Eg rolling out a public API in Thrift/protobuf will severely difficult its adoption, whereas Rest/JSON is pretty much the standard - but then building microservices that communicate to each other in Rest/JSON quickly leads to a costly, hard to maintain, inconsistent mess.
We're obsessed with "one fits all" absolutes in tech. We should have more "it depends" imho
I've worked on both types of projects. My previous project used Scala on the backend and Node for the public API. Thrift was used to maintain persistent, reusable, connections between the public API and the backend, and to enforce strict typing on message values.
What I really liked about Thrift is that all I needed to know how to use the service was the thrift definition file. It was self-documenting.
My current project uses HTTP and JSON to communicate from the public API to the backend services. There is significantly more overhead (latency and bandwidth) and no enforced document structure (moving toward Swagger to help with that).
HTTP+JSON is great for the front-end where you need a more universally parsable response, but when you control the communication between two systems, something like Thrift/Protobuf solves a lot of problems that a common with REST-ish services.
No No No. This is like asking which is a better tool - a nail or screw? Since everyone is so familiar with SQL, they are avoiding very good reasons to use NoSQL.
'NoSQL' is just a broad term for datastores that do not normally use standard Structured Query Language to retrieve data. Most NoSQL do allow for for very structured data as well as some query languages that are similar to SQL.

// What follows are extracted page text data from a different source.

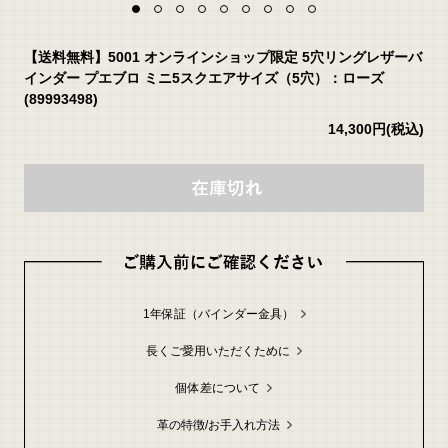
【送料無料】5001 オンラインショップ限定 5穴リングレザーバ
インダー プエブロ ミニ5スクエアサイズ（5穴）：ローズ
(89993498)
14,300円
(税込)
返
品
に
つ
い
て
の
1年保証（バインダー金具）
詳
細
は
こ
長くご愛用いただくために
ち
ら
個体差について
お
問
い
革の特徴/お手入れ方法
合
わ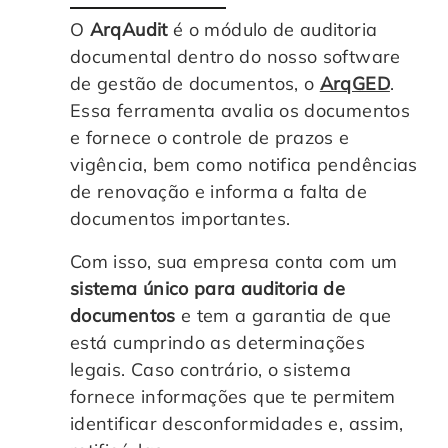
O
ArqAudit
é o módulo de auditoria
documental dentro do nosso software
de gestão de documentos, o
ArqGED
.
Essa ferramenta avalia os documentos
e fornece o controle de prazos e
vigência, bem como notifica pendências
de renovação e informa a falta de
documentos importantes.
Com isso, sua empresa conta com um
sistema único para auditoria de
documentos
e tem a garantia de que
está cumprindo as determinações
legais. Caso contrário, o sistema
fornece informações que te permitem
identificar desconformidades e, assim,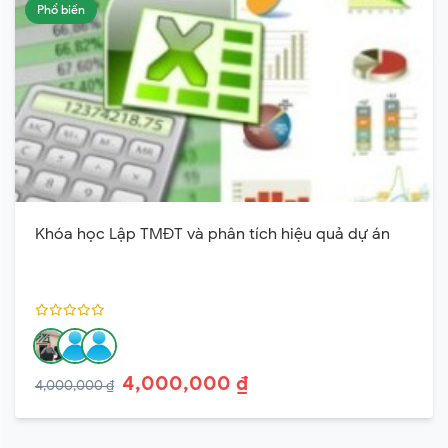
Phổ biến
Khóa học Lập TMĐT và phân tích hiệu quả dự án
4,000,000 ₫
4,000,000 ₫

BigTable (Hadoop, Cassandra, Dynamo) and block stores (Amazon S3, Redis, MemcacheD) are absolutely critical to cloud services. Json tuple document DBs are needed for mobile and messaging apps. Graph is for relationships, and Marklogic has an awesome NoSQL Db focused on XML.
Full disclosure: I am the founder of NoSQL.Org - but I also use multiple relational SQL databases every day.
Although companies like Snowflake are bridging the gap between the two camps, with products that can natively ingest JSON and Avro, and makes it queryable via SQL allowing for joins etc.
It's possible to use SQL to retrieve data from a text file; that's not the same as using SQL backed by an actual relational database engine (and a well designed schema) that has been perfected over many decades.
1. new business evolving quickly to meet and discover the product that fits the market they are chasing.
2. established and optimizing for a possibly still growing market but very well established set of features and use cases. They can take longer to deliver new features and can save lots of money by optimizing.